Mozambique: Renamo Insists On District Elections

Maputo — Mozambique's main opposition party, Renamo, has claimed it would be unconstitutional to postpone the elections for district assemblies, scheduled for 2024, as suggested by President Filipe Nyusi on Saturday.

Speaking to reporters in Maputo on Monday, after the opening of a meeting of the Renamo National Council, the party's national spokesperson, Jose Manteigas, said that the Constitution envisages district elections "which are the culmination of the decentralization process, and we all know that it brings advantages to any state".

He claimed that the district elections would bring services closer to citizens. They would "allow citizens to choose their leaders. We cannot allow dictatorial and imposed governments".

By suggesting a postponement, he added, Nyusi "is trying to stop the wind with his hands",

The Constitution does indeed say that the first district assemblies will be elected in 2024, but the country's parliament, the Assembly of the Republic, could easily amend this clause, if it felt that holding district elections in 2024 would be impractical.

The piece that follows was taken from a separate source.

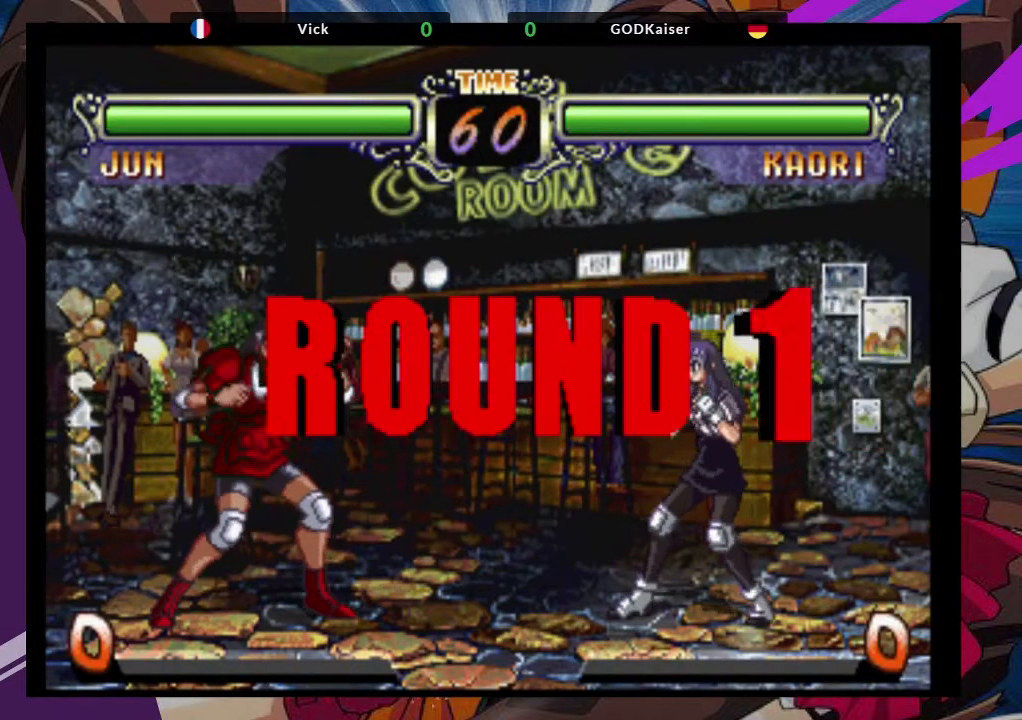
{"buttons": [], "left_stick": "center", "events": []}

On one point Manteigas is certainly wrong - citizens will not elect district administrators, at least not directly. Just as with the municipalities and the provinces, the district assembly elections will be organized on a party list basis. The head of the list of whichever party wins will become the new district administrator. The administrator heads a district government, known as the District Executive Council, which answers to the District Assembly.

The Constitution says nothing else. The powers of the District Administrator and of the District Executive Council are to be fixed by laws which do not yet exist. Nobody yet knows how the district assemblies will be financed.

There are 154 districts (more, if urban districts are included). Nobody yet knows how large these assemblies will be. But if there is an average of only 30 members per assembly, that is still an extra 4,620 people who must be found wages or allowances.

Even if Renamo loses the elections heavily, it is bound to have several hundred of its members sitting in the new assemblies, which is doubtless why it is so keen that the elections should go ahead.